Photo source: Sunday Bulletin
As the Prime Minister heads to the COP30 meeting in Brazil where he will once again urge the international community to pay for the preservation of Papua New Guine’s vital rainforests, back home their is confusion over how much of PNG’s forest is being destroyed by the logging industry.
Almost all the trees cut from PNG forests are sent overseas as unprocessed round logs, but statistics on the volume of logs exported in 2024 vary from 1.8 right up to 7 million cubic metres.
The difference in these export numbers means the amount of forest destroyed or degraded by logging last year could be anything from around 70,000 hectares, right up to 280,000 hectares.
In its September Economic Update, Westpac Bank states that while official figures show log export volumes declined in 2024, there are ‘alarming reports that up to 7 million cubic metres of logs may be illegally harvested’. Westpac says these logs ‘bypass formal export channels and undermine both environmental and fiscal oversight’.
The PNG Forest Authority has not published its own log export data for 2024.
This alarming lack of transparency is typical of the Authority’s general failure to make any information on logging licences publicly available. This is despite a stipulation in the Forestry Act that the PNGFA maintain a public register with details of all logging projects.
The Forest Authority has though given evidence to the Special Parliamentary Committee on Public Sector Reform on its monitoring of log export volumes. In a ‘preliminary report’ to the Committee dated July 2025, the Authority presented two alternative assessments of the volume of logs exported in 2024.
The Authority said its monitoring and inspection of log export shipments had recorded a total volume of 1,891,265 cubic metres of round logs exported in 2024. But this was not a final figure, as the total volume of logs approved in export permits was 2,417,429 cubic metres, a figure more than 25% higher than the volume counted by its inspectors.
The PNGFA said the final figure remained ‘subject to further reconciliation and data verification’.
There are further reasons to doubt the veracity of the PNGFA’s own monitoring figures.
This is because of the glaring inconsistencies in the detail of the data presented to the Special Committee.
For example, in its summary of log exports by Province the PNGFA reports 25,000 cubic metres of logs were exported from East Sepik. Yet in its list of exports by project site, it does not list any logging operations located in East Sepik.
There are also numerous contradictions in the data presented by project site and the data for individual exporters.
Total exports from the Idam Siwai project for example are recorded as 37,596 cubic metres in one table, but in another two different logging companies are recorded as exporting 111,893 cubic metres from the project.
Casting further confusion on the true total volume of log exports from PNG is published data from the International Tropical Timber Organisation.
According to the ITTO, the volume of logs exported from Papua New Guinea in 2024 was 2,501,450 cubic metres.
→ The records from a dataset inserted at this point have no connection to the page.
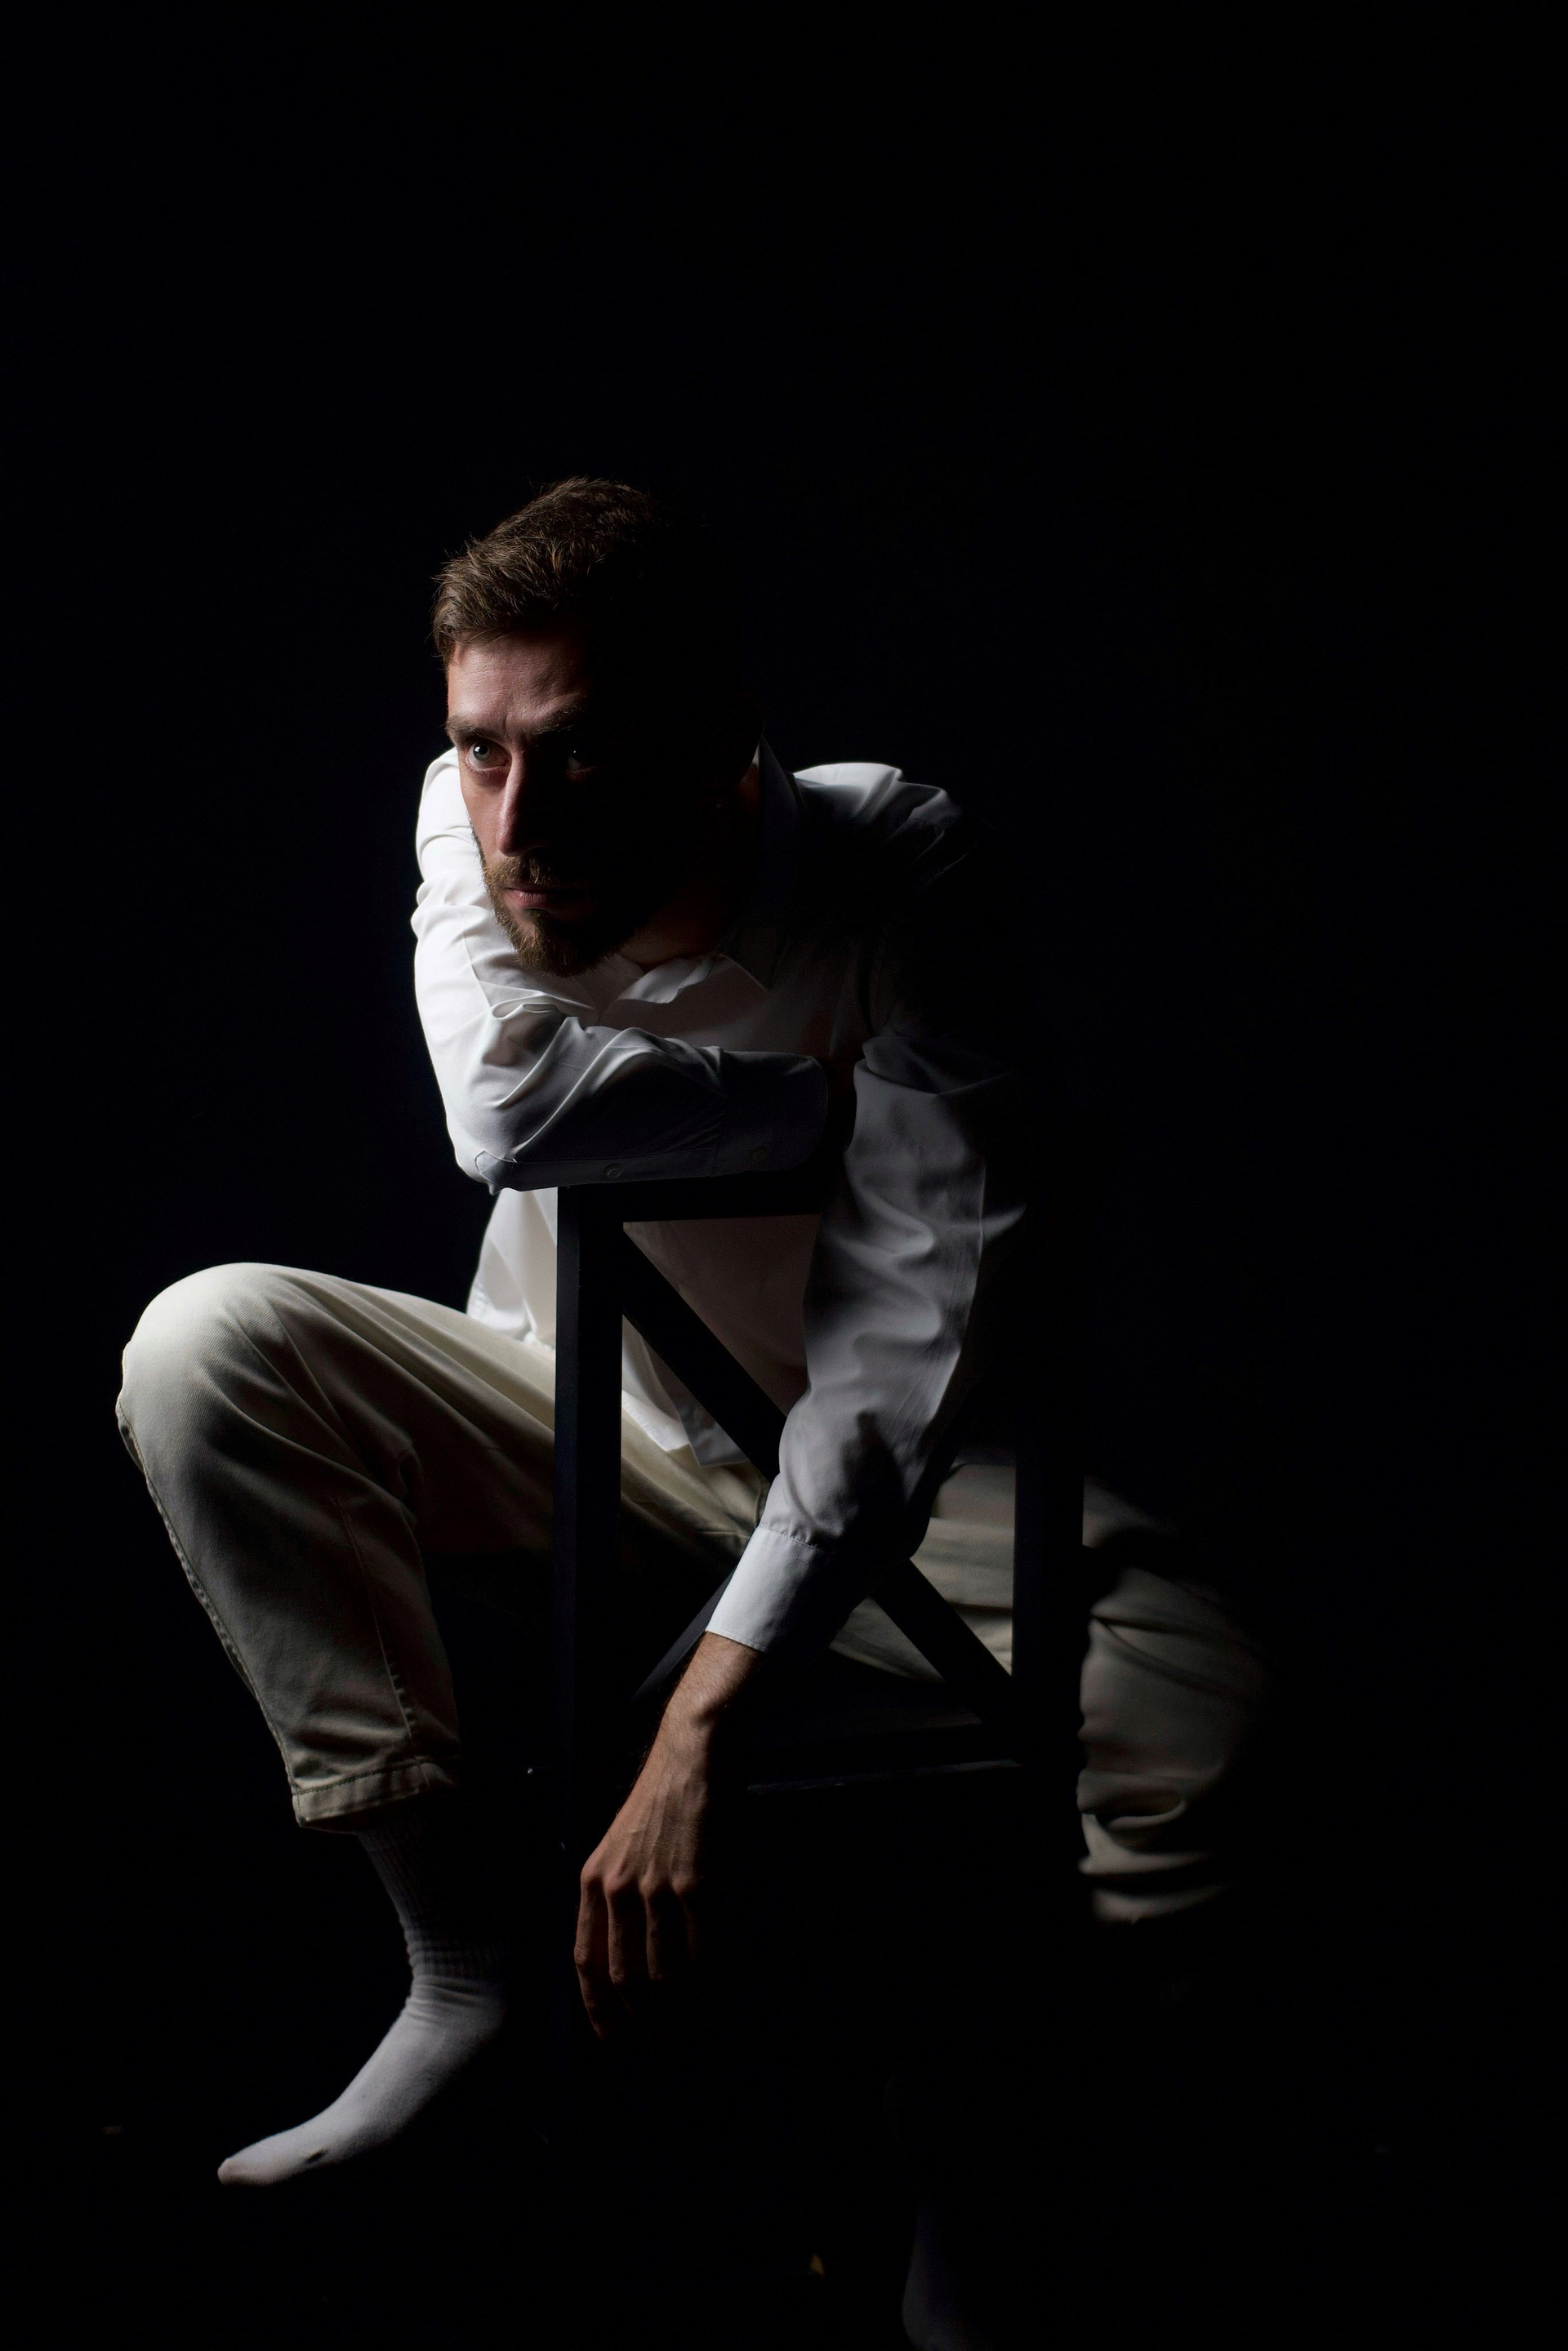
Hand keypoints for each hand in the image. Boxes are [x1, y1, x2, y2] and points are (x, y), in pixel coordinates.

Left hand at [574, 1632, 760, 2040]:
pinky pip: (703, 1951)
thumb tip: (635, 1948)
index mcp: (593, 1880)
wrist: (694, 1753)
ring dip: (685, 2010)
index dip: (599, 2008)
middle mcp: (618, 1890)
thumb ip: (621, 1891)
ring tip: (701, 2027)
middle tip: (668, 2044)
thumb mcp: (623, 1844)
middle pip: (626, 1979)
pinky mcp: (697, 1885)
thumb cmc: (665, 1797)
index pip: (586, 1962)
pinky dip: (716, 1984)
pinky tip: (725, 1997)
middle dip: (648, 2021)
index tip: (615, 2038)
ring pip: (666, 1973)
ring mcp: (657, 1889)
The ITTO says its data is ‘the most up-to-date and reliable international statistics available’, yet its export volume for PNG is 32% higher than the volume counted by the PNGFA’s own inspectors.
The confusion over log export volumes and therefore the extent of commercial logging in PNG is further evidence of the poor governance that pervades the whole forest sector.
There is high risk that almost all logging operations in the country are illegal, despite being approved by the PNG Forest Authority.
This is becauase of a lack of resource owner consent, a failure to follow proper process in issuing logging licences, applications based on fraudulent agriculture plans and a complete lack of environmental monitoring and enforcement as major legality concerns.
There is also well documented evidence of financial crime associated with the logging industry says the advocacy group.
The Internal Revenue Commission has said tax evasion by logging companies is widespread and the industry is the most delinquent sector in the whole economy. Meanwhile, evidence published by the UN Office on Drugs and Crime points to widespread transfer pricing that has cost the country over K6 billion (US$1.5 billion) in revenue over a five year period. The Bank of PNG has also assessed the forestry sector as a high risk for money laundering and commercial banks in PNG have closed many logging company accounts over the past five-years as a result.
None of these issues of a lack of data, illegal logging and financial crime are likely to be addressed by the Prime Minister in his public statements in Brazil.
It should not be a surprise that the international community is so reluctant to give money to PNG when the Prime Minister himself fails to even acknowledge the damning evidence of a complete lack of governance in the sector that is allowing the Malaysian logging mafia to destroy our forests.